Message passing forces you to explicitly handle non-deterministic order, how can it leave you vulnerable to race conditions? If you need to receive a specific message first, you wait for that specific message, that's it. Simple and deterministic.
This is a real error I've seen someone make using Erlang in making a parallel sort when teaching parallel programming to masters students.

    actor A {
      receive half an array
      sort it
      send it to C
    }

    actor B {
      receive half an array
      sort it
      send it to C
    }

    actor C {
      (a, b) = divide input array into halves
      send a to A
      send b to B
      receive a'
      receive b'
      merge a', b'
    }
They send to A, send to B, and then think they're going to receive from A first, because they sent first, but B could finish first instead. Sometimes their program works, sometimes it doesn't.

Yeah it's their fault, but the model hasn't helped them not make the bug and worse they may never see the bug until they deploy into production.

If we used a fork-join model, they could not have made this mistake, and even if they did make some kind of mistake, at least they'd see it every time they ran their program.

    (a, b) = divide input array into halves
    fork {
      sort a
    }
    b' = sort b
    a' = join
    return a' + b'
As with most things in Erlang; if it's important, you must make it explicit. Implicit ordering works in your fork-join example with only a single fork, but if you require an ordering, you must be explicit about passing information through to enforce the ordering you need.

If you instead did

    fork {
      sort a
    }
    fork {
      sort b
    }
    a' = join
    b' = join
you would have the same problem as in Erlang. or you could have actor C sort B inside the actor between send a to A and receive a' and you would also have an implicit ordering.

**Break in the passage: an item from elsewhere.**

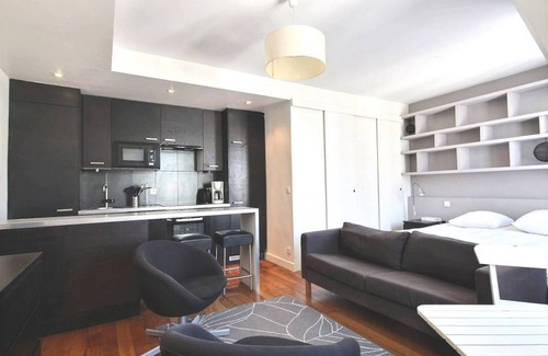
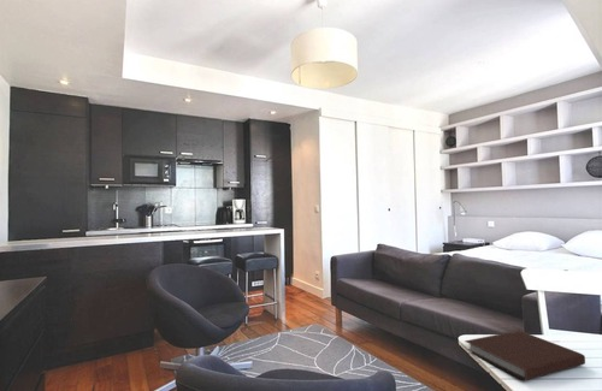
+ notebook [464,330,586,381]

In this case, merge sort could work with either order if a stable sort isn't required, or if the sort key is the whole element.

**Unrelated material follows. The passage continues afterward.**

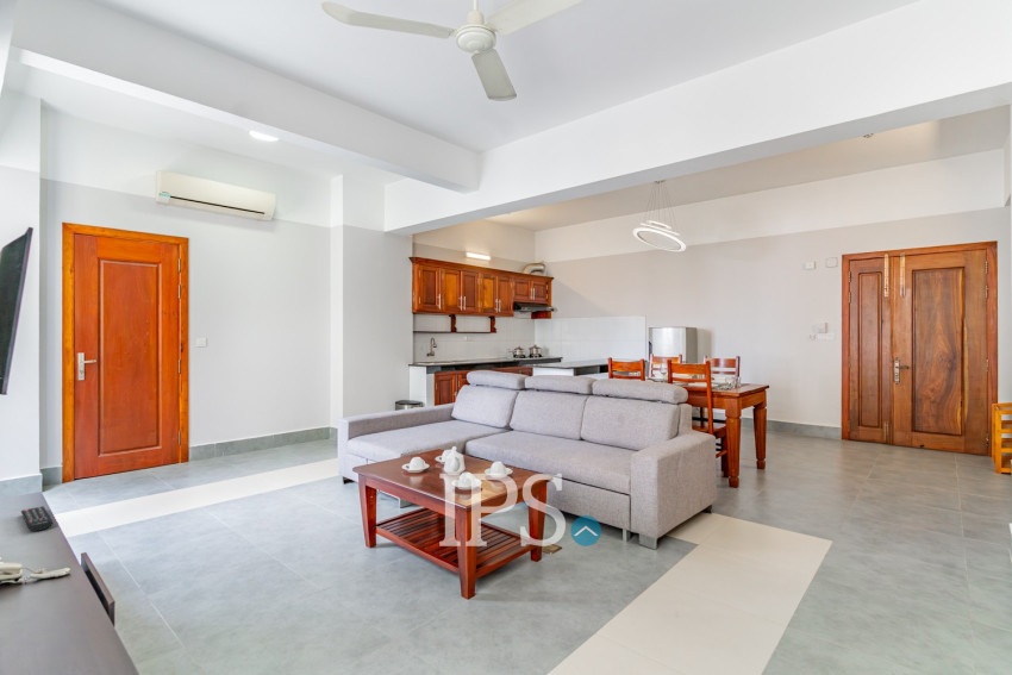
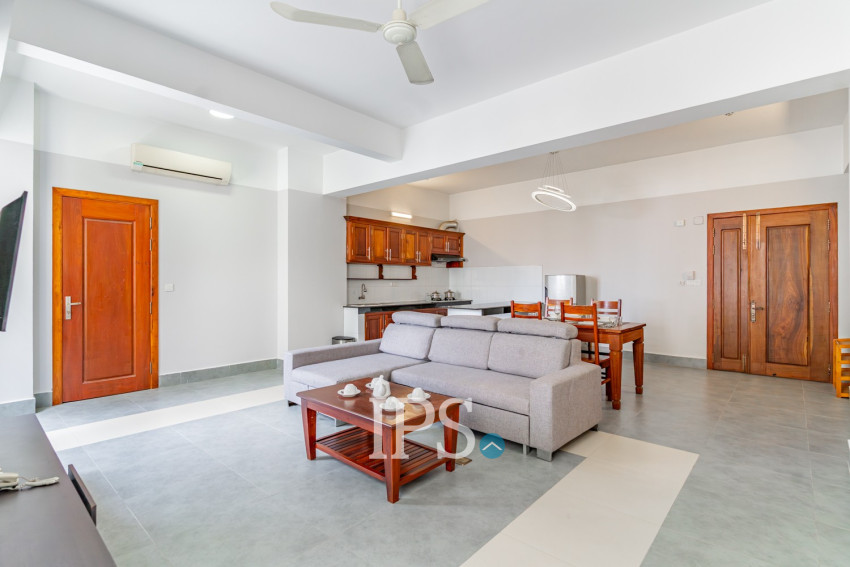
- remote control [20,505,54,532]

If it matters, this is easy to defend against, you just send a tag (a ref in Erlang would be perfect for this case, if the merge happened in a fourth actor, a numeric indication of ordering would be more useful) in the message to actors A and B, and use that to enforce an ordering when receiving the replies.

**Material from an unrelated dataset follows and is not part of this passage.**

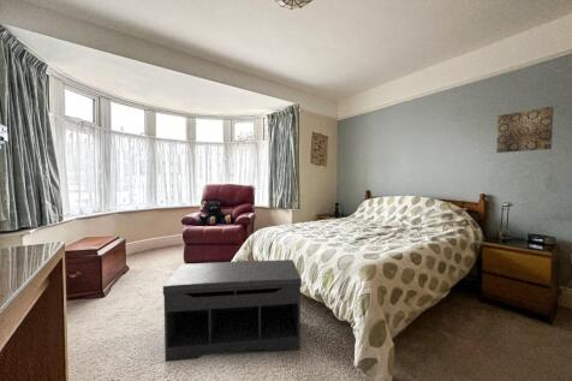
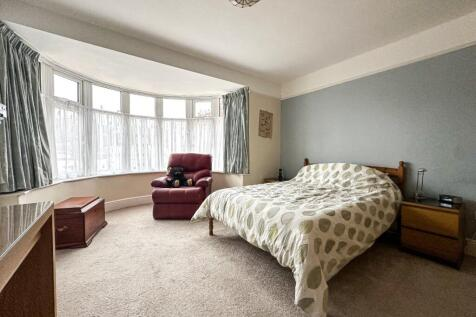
- bench [162,258,303,363]
- wall art [495,106,555,154]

> you would have the same problem as in Erlang

Ah but that's not how fork-join works - you fork multiple jobs, and then you must join them all at the same time - you can't join just one.

You have to do something like

    (a, b) = join
If you have to join all the the jobs at the same time (which is pretty inflexible), how is the ordering of the results determined? My exposure to this model was in the perl threads module (and the forks module which offers the same api with os forking instead), where you join on a specific thread id, so you can easily enforce ordering by first joining a, and then joining b; I assumed a join with no parameters would join a thread that's ready and/or wait for the first to become ready, because that seems like the most useful/basic interface, and anything more specific (like join all the threads, or join the threads in some order) could be added as needed in the context where it's needed.
> If you have to join all the the jobs at the same time (which is pretty inflexible), how is the ordering of the results determined?

The model is that you can start a sequence of jobs to run in parallel, and then you have to wait for them all to finish. You get the results in the same order as the jobs you created. The order can't vary.

Think about a diamond shape - one job create two more jobs, and then they both send their results to the original job which cannot continue until all child jobs are finished.

> because that seems like the most useful/basic interface

Yes useful and basic, but the problem is it makes it easy to cause race conditions, which is where this thread started! You think you'll get some some thread being ready first so you write code assuming that without even thinking about it, and then once in a trillion you actually get the other result first. Yes, it's a programmer bug, but the point is because it's non-deterministic they may not notice until the one time it actually matters and someone dies.

Erlang lets you receive first message first even if it arrives last, you just have to specify which message, exactly as in your example. But order doesn't actually matter for sorting, you cannot possible make a mistake wrt to ordering here.